The given lens is equivalent to the combination of two biconcave lenses of different focal lengths. When a beam parallel to principal axis falls on this lens, after refraction, they appear to diverge from their foci. Hence the difference of their focal lengths will be equal to the distance between the diverging points.

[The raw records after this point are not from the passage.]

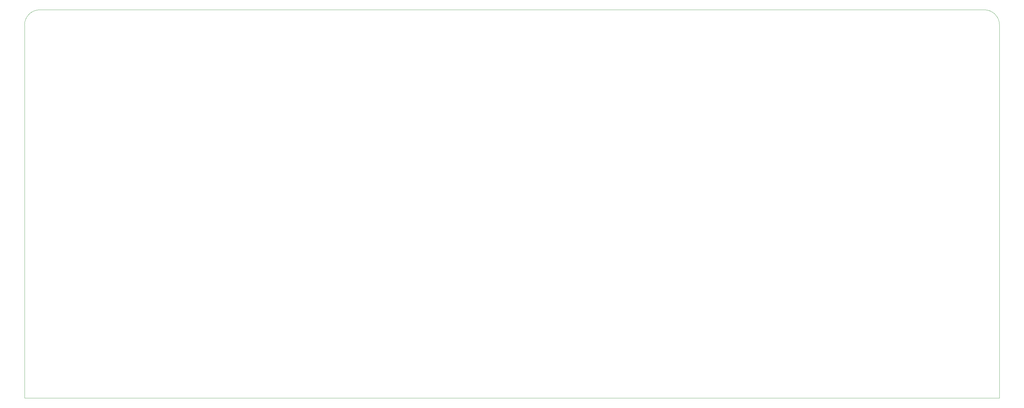
<source format=gm1>
G04 #@! TF.GenerationSoftware,KiCad,Pcbnew,(6.0.0-0)*
G04 #@! TF.CreationDate,2022-10-18T11:22:14+02:00*
G04 #@! TF.ProjectId,lagom,6c61676f-6d2e-46b6-9963-61645f706362,rev?*
G04 #@! TF.SameCoordinates,Original*
G04 #@! TF.FileFunction,Profile,NP*
%FSLAX46Y46*%
G04 Gerber Fmt 4.6, Leading zero omitted, Abs format (unit mm)*
G04 Created by KiCad (PCBNEW (6.0.0-0)) date 2022-10-18 11:22:14*
%MOMM*%
%LPD*%
G01*
G04 APERTURE LIST*
G04 #@! TA.AperFunction,Profile*
%ADD10C,0.100000*%
G04 #@! TD*
G04 APERTURE END LIST*
D10*
X57300000Y-35812500D02*
G75*
G03*
X52525000Y-40587500I0J-4775000D01*
G01*
X52525000Y-157575000D02*
X358125000Y-157575000D01*
X52525000Y-40587500D02*
X52525000Y-157575000D01*
X353350000Y-35812500D02*
X57300000Y-35812500D01*
X358125000Y-157575000D02*
X358125000Y-40587500D01*
X358125000Y-40587500D02*
G75*
G03*
X353350000Y-35812500I-4775000J0D01*
G01*
M02*

</source>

$\frac{1}{{\mathrm{f}}_1}=\left({\mathrm{\mu }}_1-1\right)\left(\frac{1}{-\mathrm{R}}-\frac{1}{+\mathrm{R}}\right)$

$\Rightarrow {\mathrm{f}}_1=\frac{-\mathrm{R}}{2\left({\mathrm{\mu }}_1-1\right)}$

$\text{ similarly, }{\mathrm{f}}_2=\frac{-\mathrm{R}}{2\left({\mathrm{\mu }}_2-1\right)}$

Required distance

$\mathrm{d}=\left|{\mathrm{f}}_1\right|-\left|{\mathrm{f}}_2\right|=\frac{\mathrm{R}}{2}\left[\frac{1}{{\mathrm{\mu }}_1-1}-\frac{1}{{\mathrm{\mu }}_2-1}\right]$$=\frac{\mathrm{R}}{2}\frac{{\mathrm{\mu }}_2-{\mathrm{\mu }}_1}{\left({\mathrm{\mu }}_1-1\right)\left({\mathrm{\mu }}_2-1\right)}$